BEGIN DATA FOR PROCESSING

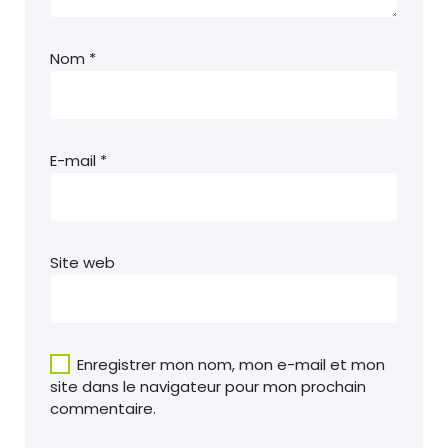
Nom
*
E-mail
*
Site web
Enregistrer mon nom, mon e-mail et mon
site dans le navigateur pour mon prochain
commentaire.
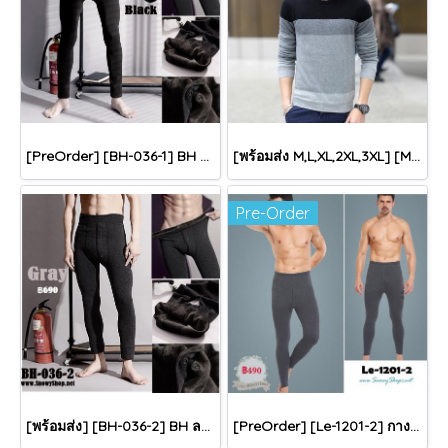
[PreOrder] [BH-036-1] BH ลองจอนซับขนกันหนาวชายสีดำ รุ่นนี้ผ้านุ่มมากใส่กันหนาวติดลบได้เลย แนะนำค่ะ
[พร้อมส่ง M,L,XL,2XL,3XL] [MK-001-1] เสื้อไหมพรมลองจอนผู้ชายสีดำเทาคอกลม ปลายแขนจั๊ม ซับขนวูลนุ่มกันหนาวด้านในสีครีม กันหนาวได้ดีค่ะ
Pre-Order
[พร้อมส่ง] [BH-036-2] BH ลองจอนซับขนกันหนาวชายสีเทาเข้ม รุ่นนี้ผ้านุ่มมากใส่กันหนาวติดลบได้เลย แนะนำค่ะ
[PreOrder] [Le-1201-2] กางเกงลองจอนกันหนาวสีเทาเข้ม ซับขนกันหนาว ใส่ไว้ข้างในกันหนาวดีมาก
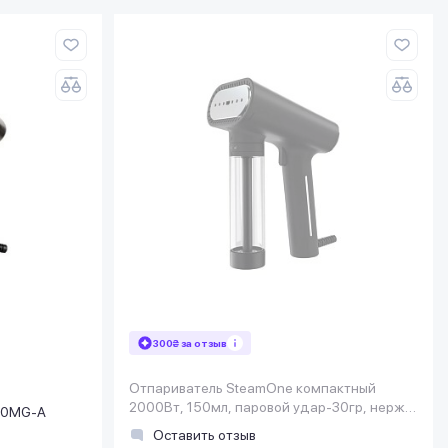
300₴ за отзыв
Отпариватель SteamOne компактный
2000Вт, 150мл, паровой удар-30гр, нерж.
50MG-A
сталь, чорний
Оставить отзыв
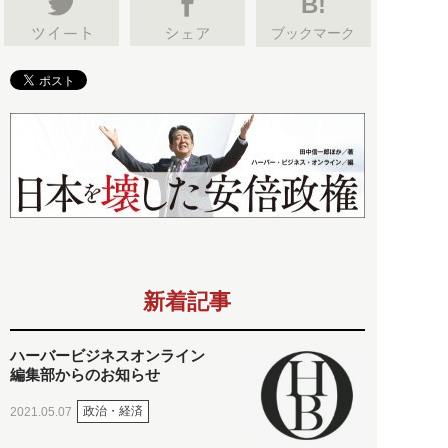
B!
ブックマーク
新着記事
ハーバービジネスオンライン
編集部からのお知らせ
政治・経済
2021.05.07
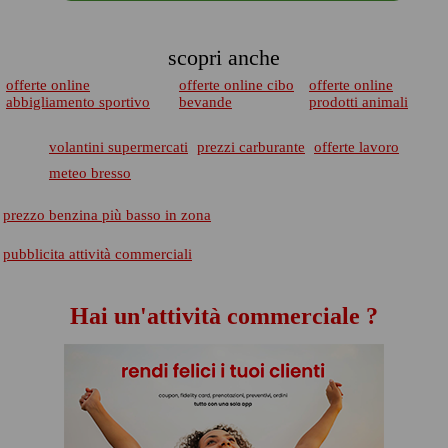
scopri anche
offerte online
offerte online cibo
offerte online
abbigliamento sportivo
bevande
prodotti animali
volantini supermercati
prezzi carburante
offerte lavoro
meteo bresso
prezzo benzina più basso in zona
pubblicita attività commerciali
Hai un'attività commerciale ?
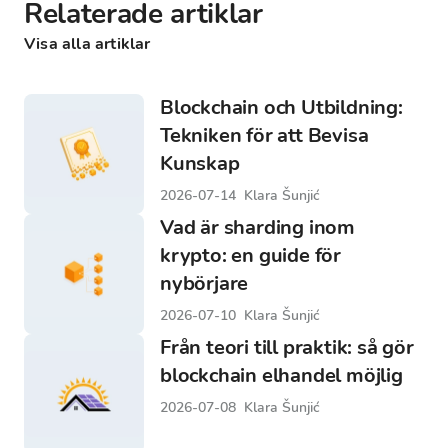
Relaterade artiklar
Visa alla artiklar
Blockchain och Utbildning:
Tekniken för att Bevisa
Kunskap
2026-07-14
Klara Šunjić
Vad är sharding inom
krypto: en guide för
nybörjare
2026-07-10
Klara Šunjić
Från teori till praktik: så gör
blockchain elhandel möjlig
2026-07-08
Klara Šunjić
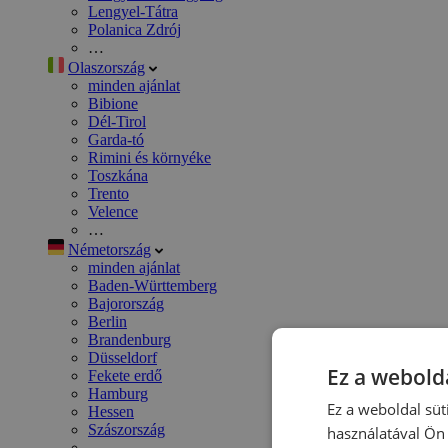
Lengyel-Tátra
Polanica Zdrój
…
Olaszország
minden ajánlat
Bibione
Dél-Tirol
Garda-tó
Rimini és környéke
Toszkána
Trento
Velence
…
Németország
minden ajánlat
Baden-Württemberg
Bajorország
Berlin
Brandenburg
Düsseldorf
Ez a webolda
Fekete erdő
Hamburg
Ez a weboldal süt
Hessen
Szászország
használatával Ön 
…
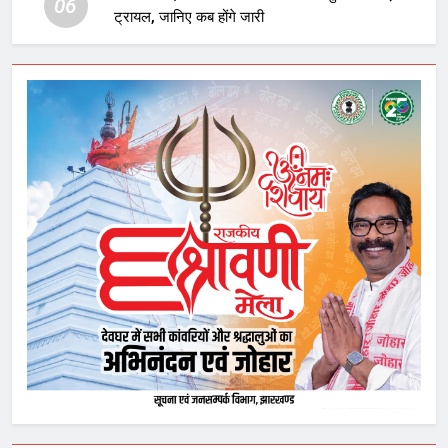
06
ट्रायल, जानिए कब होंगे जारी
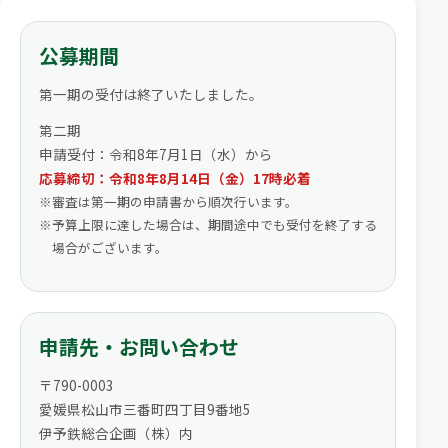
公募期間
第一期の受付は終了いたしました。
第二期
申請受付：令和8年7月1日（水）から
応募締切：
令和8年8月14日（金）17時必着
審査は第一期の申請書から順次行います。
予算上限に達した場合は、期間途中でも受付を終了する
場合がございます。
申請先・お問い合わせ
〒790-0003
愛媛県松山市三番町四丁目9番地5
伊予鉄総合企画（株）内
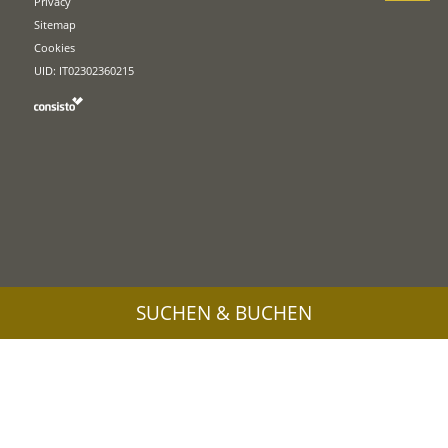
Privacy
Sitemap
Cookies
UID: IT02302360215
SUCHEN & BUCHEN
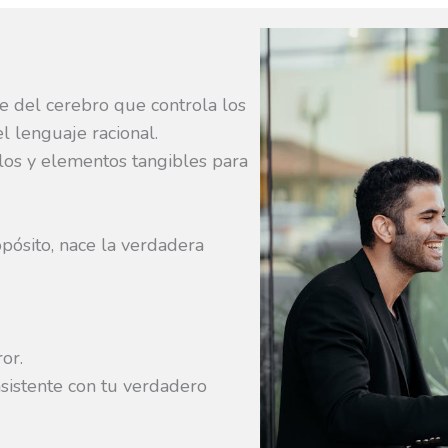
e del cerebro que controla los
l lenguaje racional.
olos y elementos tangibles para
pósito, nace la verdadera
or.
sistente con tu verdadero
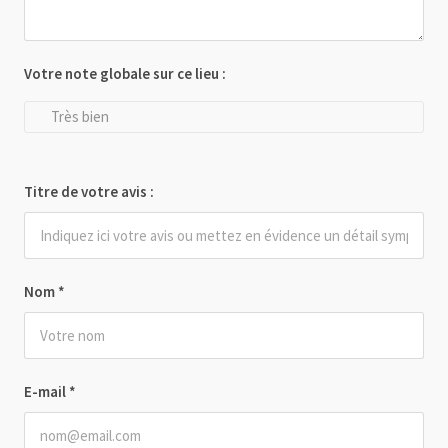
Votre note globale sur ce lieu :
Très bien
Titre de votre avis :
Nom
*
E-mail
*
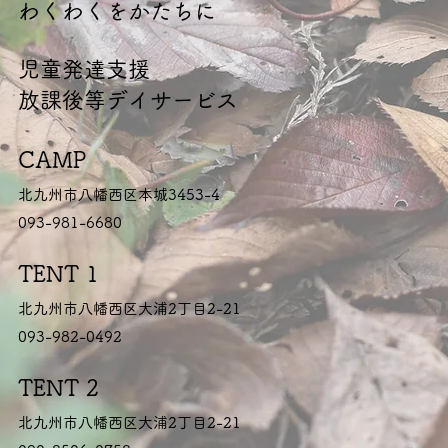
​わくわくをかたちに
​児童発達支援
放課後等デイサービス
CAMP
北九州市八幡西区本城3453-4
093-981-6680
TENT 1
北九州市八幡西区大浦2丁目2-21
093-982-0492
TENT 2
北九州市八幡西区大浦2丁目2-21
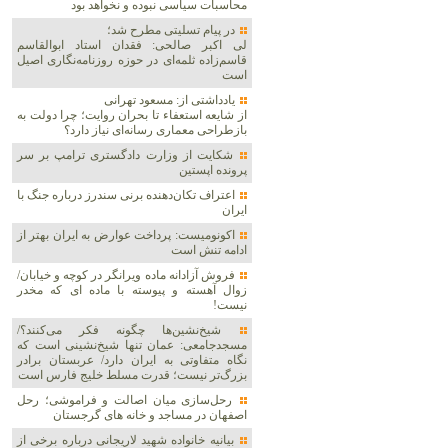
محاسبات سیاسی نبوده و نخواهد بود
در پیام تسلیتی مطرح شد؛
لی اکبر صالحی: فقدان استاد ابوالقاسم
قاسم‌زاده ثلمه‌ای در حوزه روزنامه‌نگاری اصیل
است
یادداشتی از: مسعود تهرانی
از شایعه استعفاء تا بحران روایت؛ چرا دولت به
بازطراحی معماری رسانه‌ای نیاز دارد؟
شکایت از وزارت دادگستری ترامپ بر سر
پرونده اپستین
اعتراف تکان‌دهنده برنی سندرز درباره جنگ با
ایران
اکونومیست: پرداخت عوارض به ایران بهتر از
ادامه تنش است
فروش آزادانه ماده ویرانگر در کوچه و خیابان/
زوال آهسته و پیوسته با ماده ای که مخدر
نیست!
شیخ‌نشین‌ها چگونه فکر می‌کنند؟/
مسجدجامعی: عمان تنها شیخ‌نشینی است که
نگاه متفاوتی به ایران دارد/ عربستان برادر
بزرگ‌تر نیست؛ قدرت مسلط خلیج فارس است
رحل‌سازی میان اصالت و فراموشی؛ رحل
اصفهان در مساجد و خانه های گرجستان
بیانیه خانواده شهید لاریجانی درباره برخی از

END DATA FOR PROCESSING

EXERCISE PROMPT => Rewrite all the entries above, replacing each "offerte online" with "offerte sul web" and keeping everything else the same. Omit the pictures.

OUTPUT BELOW =>
Nom
*
E-mail
*
Site web
Enregistrer mon nom, mon e-mail et mon
site dans le navigateur pour mon prochain
commentaire.
[PreOrder] [BH-036-1] BH ลองจอนซับขนกันหนาวชายสีดำ รุ่นนี้ผ้านุ่มมากใส่กันหนาวติดลบได้เลย แนะนำค่ะ
[พร้อมส่ง M,L,XL,2XL,3XL] [MK-001-1] เสื้อไหมพรมลองจอนผู้ชายสีดำเทาคอกลม ปลายแขนจั๊ม ซับขนวูลนุ่มกันหนาวด้านในสีครีม กันหนาวได้ดีค่ะ
Pre-Order
[พร้อมส่ง] [BH-036-2] BH ลองจอนซับขนกันหนาวชายสีเทาเข้ม รุ่นนี้ผ้านุ่มมากใส่กันหนาวติดลบได้เลย แนะนำค่ะ
[PreOrder] [Le-1201-2] กางเกงลองจอนกันหนาวสีเทาเข้ม ซับขนกันหนาว ใส่ไว้ข้างในกันหนาวดีมาก
300₴ за отзыв
Отпариватель SteamOne компактный
2000Вт, 150мл, паровой удар-30гр, нерж.
50MG-A
сталь, чорний
Оставить отзыв
B!
ブックマーク
新着記事
ハーバービジネスオンライン
編集部からのお知らせ
政治・経済
2021.05.07
scopri anche
offerte sul web
offerte sul web cibo
offerte sul web
abbigliamento sportivo
bevande
prodotti animali
volantini supermercati
prezzi carburante
offerte lavoro
meteo bresso
prezzo benzina più basso in zona
pubblicita attività commerciali
Hai un'attività commerciale ?
Relaterade artiklar
Visa alla artiklar
Blockchain och Utbildning:
Tekniken för att Bevisa
Kunskap
2026-07-14
Klara Šunjić
Vad är sharding inom
krypto: en guide för
nybörjare
2026-07-10
Klara Šunjić
Från teori till praktik: så gör
blockchain elhandel möjlig
2026-07-08
Klara Šunjić
Lengyel-Tátra
Polanica Zdrój
…
Olaszország
minden ajánlat
Bibione
Dél-Tirol
Garda-tó
Rimini és környéke
Toszkána
Trento
Velence
…
Németország
minden ajánlat
Baden-Württemberg
Bajorország
Berlin
Brandenburg
Düsseldorf
Ez a webolda
Fekete erdő
Hamburg
Ez a weboldal süt
Hessen
Szászország
használatával Ön 
…
06
ट्रायल, जानिए कब होंगे जारी
公募期間
第一期の受付は終了いたしました。
第二期
申請受付：令和8年7月1日（水）から
応募締切：
令和8年8月14日（金）17時必着
審査は第一期の申請書から順次行います。
予算上限に達した場合は、期間途中でも受付を終了する
場合がございます。
申請先・お問い合わせ
〒790-0003
愛媛県松山市三番町四丁目9番地5
伊予鉄総合企画（株）内
Privacy
Sitemap
Cookies
UID: IT02302360215
SUCHEN & BUCHEN
e del cerebro que controla los
l lenguaje racional.
olos y elementos tangibles para
pósito, nace la verdadera
or.
sistente con tu verdadero
Votre note globale sur ce lieu :
Très bien
Titre de votre avis :
Nom
*
E-mail
*
​わくわくをかたちに
​児童発達支援
放課後等デイサービス
CAMP
北九州市八幡西区本城3453-4
093-981-6680
TENT 1
北九州市八幡西区大浦2丁目2-21
093-982-0492
TENT 2
北九州市八幡西区大浦2丁目2-21
محاسبات سیاسی نبوده و نخواهد بود
در پیام تسلیتی مطرح شد؛
لی اکبر صالحی: فقدان استاد ابوالقاسم
قاسم‌زاده ثلمه‌ای در حوزه روزنامه‌نگاری اصیل
است
یادداشتی از: مسعود تهرانی
از شایعه استعفاء تا بحران روایت؛ چرا دولت به
بازطراحی معماری رسانه‌ای نیاز دارد؟
شکایت از وزارت دادگستری ترامپ بر سر
پرونده اپستین
اعتراف تکان‌دهنده برنی سندرز درباره جنگ با
ایران
اکونومیست: پرداخت عوارض به ایران بهتر از
ادامه تنش است
فروش آزادانه ماده ویرانگر در کوچه و خیابان/
زوال آهسته و پیوسته با ماده ای که مخدر
نیست!
شیخ‌نشین‌ها چگونه فکر می‌کنند؟/
مسجدجامعی: عمان تنها شیخ‌نشینی است که
نگاه متفاوتی به ایران دارد/ عربستان برادر
بزرگ‌تر نیست؛ قدرت مسلط خلیج فارس است
رحل‌سازی میان اصالت و فراموشی؛ رحل
اصفهان در مساجد و خانه های گرجستان
بیانیه خانواده شهید لاریجانی درباره برخی از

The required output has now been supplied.